Sans Faceted Uffa 9 is a very bold, normal width, low contrast, upright, tall x-height font visually similar to 'Sagan' by Associated Typographics, 'Judgement' by Device, 'Tradesman' by Grype, 'Stallman Round' by Par Défaut, and 'Acorna' and 'Caviara' by Umka Type (names referenced only for comparison).
Keywords: headlines, posters, logos, packaging, signage, industrial, retro tech, arcade, assertive, mechanical, impact, geometric system, retro styling, tech branding, signage clarity, octagonal, chamfered, blocky, modular, square-cornered.
A compact, heavy display sans built from squared forms with consistent chamfered corners that replace curves with planar facets. Strokes are broadly uniform and the counters are mostly rectangular with softened internal corners, producing a sturdy, cut-metal silhouette. The lowercase shows a tall, sturdy presence with short extenders and simplified joins, while the uppercase maintains wide, boxed proportions and clear, geometric rhythm. Numerals follow the same octagonal logic, giving the set a cohesive, engineered feel.
Best suited to short, high-impact text such as headlines, posters, logos, labels, and bold UI or wayfinding elements where a strong, engineered look is desired. It can also work for game titles, tech branding, and event graphics that benefit from a compact, blocky texture.
The faceted geometry and dense weight convey an industrial, retro-tech tone—confident, utilitarian, and a bit arcade-like. Its sharp corner breaks and blocky texture suggest machinery, signage, and digital-era hardware aesthetics rather than softness or elegance.
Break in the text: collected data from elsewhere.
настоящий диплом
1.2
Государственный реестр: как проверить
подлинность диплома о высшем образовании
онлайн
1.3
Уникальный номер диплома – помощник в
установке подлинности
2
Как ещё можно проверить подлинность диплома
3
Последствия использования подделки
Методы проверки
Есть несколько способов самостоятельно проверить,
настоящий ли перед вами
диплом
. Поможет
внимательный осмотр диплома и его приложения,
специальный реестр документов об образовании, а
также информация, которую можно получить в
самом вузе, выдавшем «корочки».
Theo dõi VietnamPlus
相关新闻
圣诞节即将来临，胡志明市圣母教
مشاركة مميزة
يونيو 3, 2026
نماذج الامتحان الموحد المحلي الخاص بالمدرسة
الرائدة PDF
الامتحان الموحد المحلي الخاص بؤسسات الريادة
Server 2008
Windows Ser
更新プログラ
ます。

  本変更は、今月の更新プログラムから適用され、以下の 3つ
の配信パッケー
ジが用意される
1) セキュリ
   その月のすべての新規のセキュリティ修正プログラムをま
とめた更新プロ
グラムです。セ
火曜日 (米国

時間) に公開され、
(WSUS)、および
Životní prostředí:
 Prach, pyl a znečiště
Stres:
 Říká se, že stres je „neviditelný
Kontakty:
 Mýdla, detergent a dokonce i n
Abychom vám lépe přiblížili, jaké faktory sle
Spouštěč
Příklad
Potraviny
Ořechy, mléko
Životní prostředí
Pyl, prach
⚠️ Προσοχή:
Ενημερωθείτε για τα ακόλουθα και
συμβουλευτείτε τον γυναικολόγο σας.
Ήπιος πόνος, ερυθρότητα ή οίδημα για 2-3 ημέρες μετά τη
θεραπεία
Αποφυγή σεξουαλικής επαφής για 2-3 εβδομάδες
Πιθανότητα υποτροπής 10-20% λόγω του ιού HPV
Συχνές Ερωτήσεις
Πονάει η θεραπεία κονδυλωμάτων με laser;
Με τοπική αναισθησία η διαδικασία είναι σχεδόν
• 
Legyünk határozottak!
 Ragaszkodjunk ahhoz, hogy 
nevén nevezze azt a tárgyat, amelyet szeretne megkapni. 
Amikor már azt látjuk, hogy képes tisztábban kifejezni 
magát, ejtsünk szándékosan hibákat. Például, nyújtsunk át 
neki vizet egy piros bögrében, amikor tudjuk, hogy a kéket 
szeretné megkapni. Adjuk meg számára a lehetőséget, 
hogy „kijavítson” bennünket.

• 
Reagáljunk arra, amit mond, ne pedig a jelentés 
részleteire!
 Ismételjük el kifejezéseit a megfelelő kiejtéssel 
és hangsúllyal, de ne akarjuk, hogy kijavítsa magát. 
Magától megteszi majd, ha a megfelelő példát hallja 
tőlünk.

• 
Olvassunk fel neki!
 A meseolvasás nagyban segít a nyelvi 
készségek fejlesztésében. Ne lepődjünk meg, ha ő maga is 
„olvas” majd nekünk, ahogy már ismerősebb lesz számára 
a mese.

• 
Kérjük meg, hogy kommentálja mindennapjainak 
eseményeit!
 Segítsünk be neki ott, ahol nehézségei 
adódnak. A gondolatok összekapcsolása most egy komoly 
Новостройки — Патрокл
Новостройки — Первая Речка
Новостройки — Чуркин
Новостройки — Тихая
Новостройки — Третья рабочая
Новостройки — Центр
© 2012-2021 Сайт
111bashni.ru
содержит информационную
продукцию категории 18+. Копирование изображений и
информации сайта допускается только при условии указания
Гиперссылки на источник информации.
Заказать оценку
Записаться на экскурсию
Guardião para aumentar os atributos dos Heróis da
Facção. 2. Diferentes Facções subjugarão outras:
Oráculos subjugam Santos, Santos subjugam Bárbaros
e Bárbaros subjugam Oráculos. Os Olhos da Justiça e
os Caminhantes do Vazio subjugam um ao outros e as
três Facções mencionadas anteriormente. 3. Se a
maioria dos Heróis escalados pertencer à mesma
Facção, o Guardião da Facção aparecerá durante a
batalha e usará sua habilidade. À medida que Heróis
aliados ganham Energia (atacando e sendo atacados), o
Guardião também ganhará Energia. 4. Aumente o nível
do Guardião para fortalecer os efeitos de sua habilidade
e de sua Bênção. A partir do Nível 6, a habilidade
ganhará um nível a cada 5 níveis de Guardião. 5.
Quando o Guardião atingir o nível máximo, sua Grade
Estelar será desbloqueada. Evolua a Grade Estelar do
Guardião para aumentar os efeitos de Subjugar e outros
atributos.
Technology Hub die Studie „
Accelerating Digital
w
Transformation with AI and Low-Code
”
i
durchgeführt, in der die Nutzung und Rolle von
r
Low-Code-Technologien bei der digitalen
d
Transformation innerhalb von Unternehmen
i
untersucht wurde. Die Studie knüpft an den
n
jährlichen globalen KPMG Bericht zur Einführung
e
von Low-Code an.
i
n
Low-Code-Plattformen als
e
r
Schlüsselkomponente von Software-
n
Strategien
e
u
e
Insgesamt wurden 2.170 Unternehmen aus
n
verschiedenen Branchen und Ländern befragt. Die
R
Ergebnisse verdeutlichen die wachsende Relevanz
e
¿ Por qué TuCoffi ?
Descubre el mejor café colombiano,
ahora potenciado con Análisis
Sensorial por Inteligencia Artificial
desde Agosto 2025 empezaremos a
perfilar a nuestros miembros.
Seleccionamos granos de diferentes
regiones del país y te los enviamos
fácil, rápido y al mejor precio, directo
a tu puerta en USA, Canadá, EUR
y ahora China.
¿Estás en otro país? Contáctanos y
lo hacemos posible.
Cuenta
The font appears designed to translate a geometric, machined aesthetic into a readable alphabet by standardizing curves into faceted corners and keeping stroke weight steady. The goal seems to be a distinctive display voice that remains systematic and consistent across letters and numbers.
The design relies on repeated corner chamfers and squared terminals to create consistency across glyphs, with deliberate simplification in rounded letters (e.g., O/C/S) into polygonal shapes. Interior apertures are kept open and rectangular, helping maintain clarity at display sizes while preserving the font’s bold, monolithic color.